# How to complete this task:
Please copy each line below that contains the string "entrada".

::: Information given :::

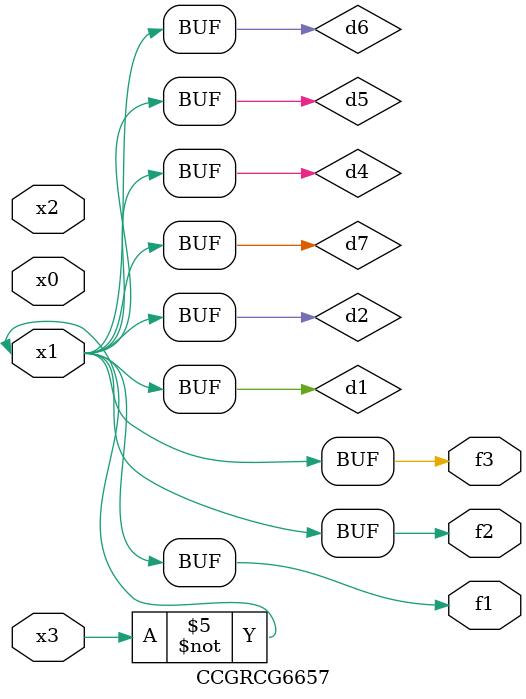
<source format=v>
module CCGRCG6657(
	input x0, x1, x2, x3,
	output f1, f2, f3
);

	wire d1, d2, d3, d4, d5, d6, d7;

	not (d1, x3);
	buf (d2, x1);
	xnor (d3, d1, d2);
	nor (d4, d1);
	buf (d5, d1, d2);
	buf (d6, d4, d5);
	nand (d7, d4);
	assign f1 = d6;
	assign f2 = d7;
	assign f3 = d6;
endmodule

</source>
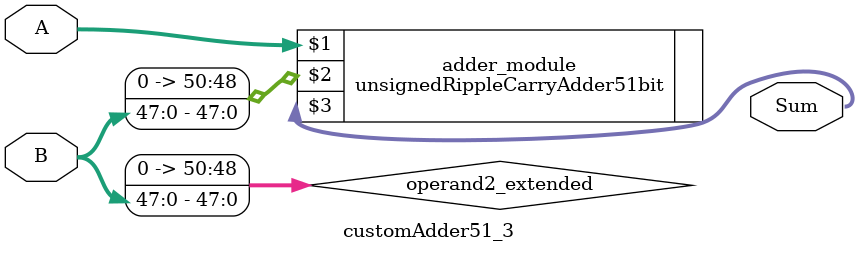
<source format=v>
module customAdder51_3(
                        input [50 : 0] A,
                        input [47 : 0] B,
                        
                        output [51 : 0] Sum
                );

        wire [50 : 0] operand2_extended;
        
        assign operand2_extended =  {3'b0, B};
        
        unsignedRippleCarryAdder51bit adder_module(
            A,
            operand2_extended,
            Sum
        );
        
        endmodule
        
</source>
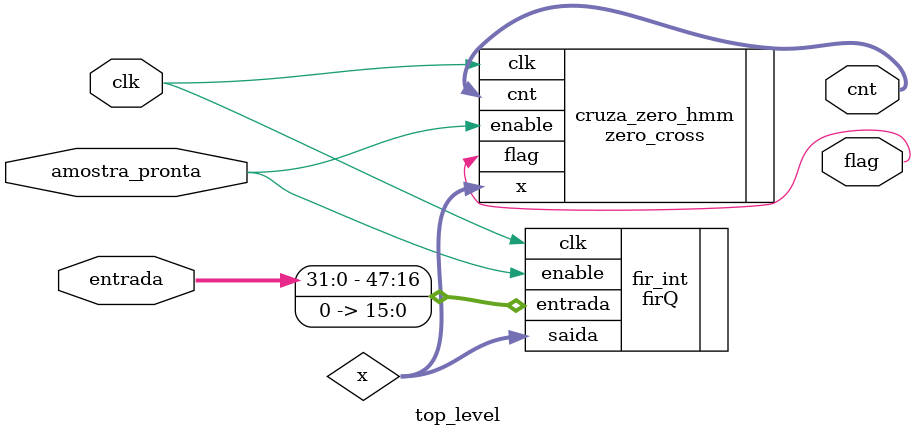
<source format=v>
module top_level (input clk,
						//input reset,
						input signed [31:0] entrada,
						input amostra_pronta,
						output flag,
						output [8:0] cnt
						);
	wire [31:0] x;
	//assign x_filt = x;
					
	zero_cross  cruza_zero_hmm	(.clk(clk),
										 //.reset(reset),
										 .enable(amostra_pronta),
										 .x(x),
										 .flag(flag),
										 .cnt(cnt)
										);
						
	firQ fir_int (	.clk(clk), 
						//.reset(reset),
						.enable(amostra_pronta),
						.entrada({entrada, 16'd0}),
						.saida(x)
					 );
				
				
						
endmodule

</source>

:::

# Output:
						input signed [31:0] entrada,
						.entrada({entrada, 16'd0}),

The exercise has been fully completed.